But antibody therapies have drawbacks. They’re expensive and must be given via infusion or injection. That makes them poor options for many low- and middle-income countries. And they may not perform as well against some circulating variants. In fact, on June 25 the FDA paused distribution of Lilly’s antibody cocktail nationwide because of the increasing prevalence of two variants of concern that don’t seem to respond to the medicines.
When it comes to antiviral drugs, which interrupt the virus’s ability to replicate, even fewer options are available. Remdesivir is the only such medication approved to treat covid-19, in large part because it was one of the few candidates that had been tested for safety in humans when the pandemic hit, so it had a head start. But just how well it works is still an open question. Some studies have found it to shorten the length of the illness, while others suggest it has little impact. The World Health Organization does not recommend its use.

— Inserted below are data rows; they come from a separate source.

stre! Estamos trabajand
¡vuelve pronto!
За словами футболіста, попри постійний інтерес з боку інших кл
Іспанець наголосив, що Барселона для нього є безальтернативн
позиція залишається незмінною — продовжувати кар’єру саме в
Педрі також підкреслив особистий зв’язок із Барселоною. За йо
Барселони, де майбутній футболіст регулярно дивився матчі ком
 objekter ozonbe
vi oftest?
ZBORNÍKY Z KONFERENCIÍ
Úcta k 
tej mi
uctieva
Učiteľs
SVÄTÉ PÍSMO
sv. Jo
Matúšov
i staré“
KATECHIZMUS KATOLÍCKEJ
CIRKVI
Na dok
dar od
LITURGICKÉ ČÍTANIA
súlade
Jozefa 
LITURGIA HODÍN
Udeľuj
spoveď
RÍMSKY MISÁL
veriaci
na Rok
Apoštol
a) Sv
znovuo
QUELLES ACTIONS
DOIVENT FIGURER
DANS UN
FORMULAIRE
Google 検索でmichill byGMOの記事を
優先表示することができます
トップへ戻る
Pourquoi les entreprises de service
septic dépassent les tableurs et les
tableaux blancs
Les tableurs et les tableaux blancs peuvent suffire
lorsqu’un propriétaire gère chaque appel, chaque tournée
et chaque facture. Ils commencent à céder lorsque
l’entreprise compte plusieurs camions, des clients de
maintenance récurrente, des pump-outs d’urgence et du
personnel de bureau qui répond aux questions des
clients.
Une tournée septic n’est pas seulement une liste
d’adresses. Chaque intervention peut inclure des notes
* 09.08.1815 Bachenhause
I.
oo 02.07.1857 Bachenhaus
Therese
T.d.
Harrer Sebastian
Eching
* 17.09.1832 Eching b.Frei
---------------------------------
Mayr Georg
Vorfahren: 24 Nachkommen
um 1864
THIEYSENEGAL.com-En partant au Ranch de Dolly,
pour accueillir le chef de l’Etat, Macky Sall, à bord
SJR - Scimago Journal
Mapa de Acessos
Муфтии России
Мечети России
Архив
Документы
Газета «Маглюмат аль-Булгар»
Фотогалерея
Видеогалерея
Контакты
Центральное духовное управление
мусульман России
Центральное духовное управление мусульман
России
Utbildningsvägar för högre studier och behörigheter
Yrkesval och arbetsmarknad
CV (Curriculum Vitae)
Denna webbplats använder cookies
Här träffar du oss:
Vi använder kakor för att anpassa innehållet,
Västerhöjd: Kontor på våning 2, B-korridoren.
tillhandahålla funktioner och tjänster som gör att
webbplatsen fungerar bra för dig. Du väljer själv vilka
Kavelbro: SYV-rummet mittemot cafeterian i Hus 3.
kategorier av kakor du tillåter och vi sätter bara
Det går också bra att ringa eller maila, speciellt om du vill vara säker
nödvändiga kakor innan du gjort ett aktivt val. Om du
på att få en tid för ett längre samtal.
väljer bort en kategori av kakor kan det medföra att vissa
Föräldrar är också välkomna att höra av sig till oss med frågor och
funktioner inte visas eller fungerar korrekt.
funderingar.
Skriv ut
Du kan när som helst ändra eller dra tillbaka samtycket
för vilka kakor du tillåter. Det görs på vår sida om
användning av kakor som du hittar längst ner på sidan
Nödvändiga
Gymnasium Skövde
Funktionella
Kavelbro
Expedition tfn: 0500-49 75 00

Antiviral development has lagged for a variety of reasons. Until covid-19, companies didn’t have much of a financial incentive to produce these drugs. The antivirals that do exist target just 10 viruses, and half of them treat HIV. Chronic infections require lengthier treatments and thus make more money. “If there is not an obvious market for a therapeutic, then generally speaking, they’re not going to invest in those types of therapeutics,” says John Bamforth, interim executive director of READDI, a public-private partnership at the University of North Carolina at Chapel Hill founded to develop novel antivirals.
There are also a number of scientific hurdles. To inhibit replication, a drug has bind to some essential viral protein or enzyme and block its activity without harming the host cell. But unlike bacteria, viruses rely on the machinery inside the cells they inhabit to copy themselves, so they have few proteins of their own. And even when researchers do come across a compound that works, its effectiveness tends to be short-lived because viruses are constantly evolving.
Some researchers, including those at READDI, are working on medicines that target cellular proteins crucial for viral replication. Most antivirals work on only a single virus. The hope is that these compounds would be effective against entire families of them. They may also be less likely to drive resistance.
But novel therapies take more time to develop. That’s why the quickest way to get drugs on the shelves is to repurpose compounds that have already been approved. They have been tested for safety, and there are fewer regulatory hurdles to getting a new use approved for an existing drug. DNDi is testing a variety of existing compounds in a clinical trial called ANTI-COV. The latest study looks at the anti-parasite medicine nitazoxanide combined with an inhaled steroid. “The consensus that is emerging is that you would need a strong antiviral or a combination of antivirals with different mechanisms of action, combined with some kind of anti-inflammatory,” Cohen says.